= Christopher Scott (scientist) =

British scientist

Christopher John Scott (né Davis) is a British scientist and professor of space and atmospheric physics at the University of Reading. His research focuses on the boundary and links between the atmosphere and space. He is the former project scientist for the Heliospheric Imager instruments on NASA's twin STEREO spacecraft.

== Education and research career ==
Scott attended Brockenhust College, before completing a BSc in Physics with Planetary & Space Physics at Aberystwyth University in 1989. He was awarded a PhD in upper atmosphere and auroral physics at the University of Southampton in 1993. After his PhD, he moved to the Rutherford Appleton Laboratory, initially to support the EISCAT ionospheric radar, before taking up a number of research posts, including project scientist for the Heliospheric Imagers on the twin STEREO spacecraft. At the Rutherford Appleton Laboratory, Scott worked closely with Richard Harrison and Mike Lockwood. In 2010, Scott moved to the University of Reading.

== Research highlights ==
Scott's primary research focus is on the ionosphere, particularly perturbations from below by atmospheric phenomenon. Scott was the first scientist to demonstrate lightning effects on the 'sporadic E' layer; transient, localized patches of relatively high electron density in the mid-ionosphere, which significantly affect radio-wave propagation. He subsequently investigated the relation between lightning occurrence and magnetic structures in the solar wind. Scott has also used novel datasets to study how pressure waves from the lower atmosphere can lead to disturbances in the ionosphere, most notably using records of the London Blitz World War II bombing raids and ionospheric measurements from Slough.

Using the Heliospheric Imager instruments on the STEREO spacecraft, Scott made the first observations of a solar eruption tracked continuously from the Sun to the Earth.

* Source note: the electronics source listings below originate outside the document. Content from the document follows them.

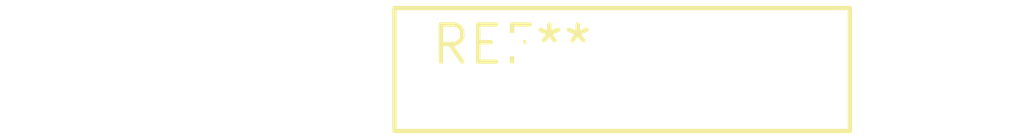
<source format=kicad_pcb>
(kicad_pcb (version 20240108) (generator pcbnew)

  (general
    (thickness 1.6)
  )

  (paper "A4")
  (layers
    (0 "F.Cu" signal)
    (31 "B.Cu" signal)
    (32 "B.Adhes" user "B.Adhesive")
    (33 "F.Adhes" user "F.Adhesive")
    (34 "B.Paste" user)
    (35 "F.Paste" user)
    (36 "B.SilkS" user "B.Silkscreen")
    (37 "F.SilkS" user "F.Silkscreen")
    (38 "B.Mask" user)
    (39 "F.Mask" user)
    (40 "Dwgs.User" user "User.Drawings")
    (41 "Cmts.User" user "User.Comments")
    (42 "Eco1.User" user "User.Eco1")
    (43 "Eco2.User" user "User.Eco2")
    (44 "Edge.Cuts" user)
    (45 "Margin" user)
    (46 "B.CrtYd" user "B.Courtyard")
    (47 "F.CrtYd" user "F.Courtyard")
    (48 "B.Fab" user)
    (49 "F.Fab" user)
    (50 "User.1" user)
    (51 "User.2" user)
    (52 "User.3" user)
    (53 "User.4" user)
    (54 "User.5" user)
    (55 "User.6" user)
    (56 "User.7" user)
    (57 "User.8" user)
    (58 "User.9" user)
  )

  (setup
    (pad_to_mask_clearance 0)
    (pcbplotparams
      (layerselection 0x00010fc_ffffffff)
      (plot_on_all_layers_selection 0x0000000_00000000)
      (disableapertmacros false)
      (usegerberextensions false)
      (usegerberattributes false)
      (usegerberadvancedattributes false)
      (creategerberjobfile false)
      (dashed_line_dash_ratio 12.000000)
      (dashed_line_gap_ratio 3.000000)
      (svgprecision 4)
      (plotframeref false)
      (viasonmask false)
      (mode 1)
      (useauxorigin false)
      (hpglpennumber 1)
      (hpglpenspeed 20)
      (hpglpendiameter 15.000000)
      (dxfpolygonmode false)
      (dxfimperialunits false)
      (dxfusepcbnewfont false)
      (psnegative false)
      (psa4output false)
      (plotreference false)
      (plotvalue false)
      (plotinvisibletext false)
      (sketchpadsonfab false)
      (subtractmaskfromsilk false)
      (outputformat 1)
      (mirror false)
      (drillshape 1)
      (scaleselection 1)
      (outputdirectory "")
    )
  )

  (net 0 "")

  (footprint "RV_Disc_D15.5mm_W4.2mm_P7.5mm" (layer "F.Cu") (at 0 0))

)

</source>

== Public outreach and citizen science ==
Scott is actively involved in the public communication and promotion of science. He has made numerous appearances on TV and radio, most notably the BBC's Sky at Night, Newsnight, BBC Radio 4's Today programme, BBC2's James May's Man Lab, ITN news, and the Discovery Channel. He was science adviser for episode 1 of the BBC series 'Seven Wonders of the Solar System'

Scott is the co-founder of the citizen science "Solar Stormwatch" project, to track solar eruptions in heliospheric imager data.